Common Mistakes to Avoid
- Using the wrong units. Always double-check that your concentration and volume units match what you selected in the dropdowns.
- Confusing mass concentration with copy number. Two samples with the same mass concentration can have vastly different copy numbers if their fragment lengths differ.
- Applying the formula to single-stranded DNA. The molecular weight per base pair is different for ssDNA, and the result will be incorrect.
- Ignoring dilution factors. If your sample is diluted before measurement, account for that dilution in your volume input.
Practical Use Cases
- qPCR standard curve preparation: Calculate exact copy numbers for serial dilutions of a known amplicon.
- Viral load quantification: Determine the number of viral genome copies in a patient sample.
- Plasmid copy number determination: Estimate how many plasmid copies are present per cell or per volume of culture.
- Library quantification for NGS: Calculate the number of molecules in a sequencing library for optimal cluster density.
- Gene synthesis and cloning: Verify the amount of DNA needed for ligation or transformation reactions.
FAQ
What is Avogadro's number and why is it used?
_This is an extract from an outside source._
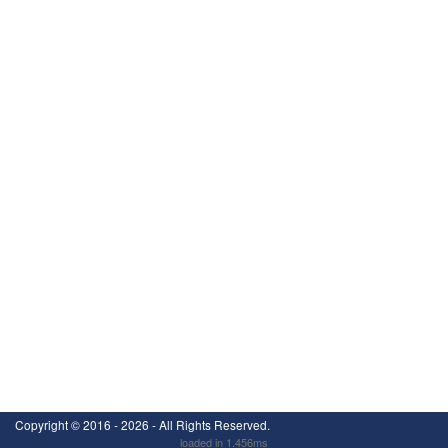
Copyright ©
2016 - 2026
- All Rights Reserved.
loaded in 1.456ms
Avogadro's number (6.022 × 10²³) is the number of molecules in one mole of a substance. It converts the mass of DNA (in grams) into the number of molecules, because the formula first calculates how many moles of DNA you have based on its molecular weight.
Can I use this calculator for single-stranded DNA?
No. The formula assumes double-stranded DNA with an average molecular weight of 660 g/mol per base pair. For single-stranded DNA, the molecular weight is approximately 330 g/mol per base, and the result would be off by a factor of about 2.
Why does fragment length affect copy number?
Longer DNA fragments have a higher molecular weight. For the same mass concentration, a longer fragment means fewer molecules are present. This is why knowing your fragment length is essential for accurate copy number calculation.
What if my DNA is circular (e.g., a plasmid)?
The calculation works the same way for circular DNA. Use the total length of the plasmid in base pairs as your fragment length. The formula does not distinguish between linear and circular DNA.
How accurate is this calculation?
Accuracy depends entirely on the quality of your input measurements. If your concentration is measured by spectrophotometry (e.g., NanoDrop), expect some variability. For higher accuracy, use fluorometric methods (e.g., Qubit) and ensure your DNA is pure and intact.